Counsel for defendants would require the government to prove that Whitfield and Johnson had actual knowledge of the interstate nature of the goods and in support of such contention cite U.S. v. Vilhotti, 452 F.2d 1186 (2 Cir. 1971), cert. denied 406 U.S. 947, 32 L. Ed. 2d 335, 92 S. Ct. 2051 (1972). In Vilhotti, the Second Circuit reversed a conspiracy conviction
because the trial judge refused, "as requested by counsel, to charge the jury that in order to convict for conspiracy, they would have to find that the defendants not only knowingly bought, received or possessed goods which were stolen but that defendants knew that they were stolen from interstate commerce." 452 F.2d at 1189. The Vilhotti court then proceeded to note the government's concession that cases in the Second Circuit have uniformly held that a conspiracy to violate 18 U.S.C. § 659 and similar statutes requires the specific intention to buy, receive or possess goods which defendants know were stolen from interstate commerce. 458 F.2d at 1189.
More recently, in U.S. v. Alsondo, 486 F.2d 1339 (2 Cir. 1973) cert. granted U.S. v. Feola, 416 U.S. 935, 94 S. Ct. 1932, 40 L. Ed. 2d 285, 42 U.S.L.W. 3573 (1974), the Second Circuit again dealt with the same issue but with respect to a different substantive statute. In Alsondo, defendants were charged, inter alia, with violation of 18 U.S.C. § 111, assaulting a federal officer, and 18 U.S.C. § 371, conspiracy to commit the above offense. The jury returned verdicts of guilty and the defendants appealed alleging the trial judge erred in his charge to the jury.
The court reversed, holding that specific knowledge of the official federal capacity of the intended assault victims must be proved to establish the alleged conspiracy though not required to convict for the substantive offense.

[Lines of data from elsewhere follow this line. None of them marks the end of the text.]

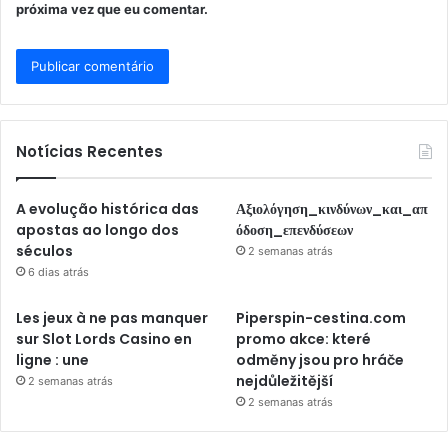
próxima vez que eu comentar.
Notícias Recentes
A evolução histórica das
Αξιολόγηση_κινδύνων_και_απ
apostas ao longo dos
όδοση_επενδύσεων
séculos
2 semanas atrás
6 dias atrás
Les jeux à ne pas manquer
Piperspin-cestina.com
sur Slot Lords Casino en
promo akce: které
ligne : une
odměny jsou pro hráče
nejdůležitější
2 semanas atrás
2 semanas atrás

A better view is held by the Eighth Circuit as expressed in Nassif v. U.S., 370 F.2d 147 (8 Cir. 1966). In Nassif, defendants were found guilty of violating 18 U.S.C. § 659, stealing, taking and carrying away with intent to convert goods out of interstate commerce, and 18 U.S.C. § 371, conspiracy to commit the substantive offense. Although the court acknowledged the necessity for the prosecution to establish that the scope of the conspiracy included an anti-federal intent, it did not require that such intent be proven only by actual knowledge on the part of the defendant that the goods were involved in interstate commerce. Rather, the court allowed the anti-federal intent or knowledge that the goods were stolen from interstate commerce to be inferred or implied:
"Co-conspirators seeking illicit gain from conversion of another's property seldom become selective as to whether the goods they steal flow in commerce or not. Clearly, if the plan was to steal merchandise only from a known defined local source Nassif might have been guilty of conspiracy to steal or conceal, which only a state may punish. But if the scheme is to steal goods, wherever they may be found, and in fact, goods are stolen from interstate commerce, then we feel the scope of the conspiracy can be broad enough to imply intent to commit a federal crime."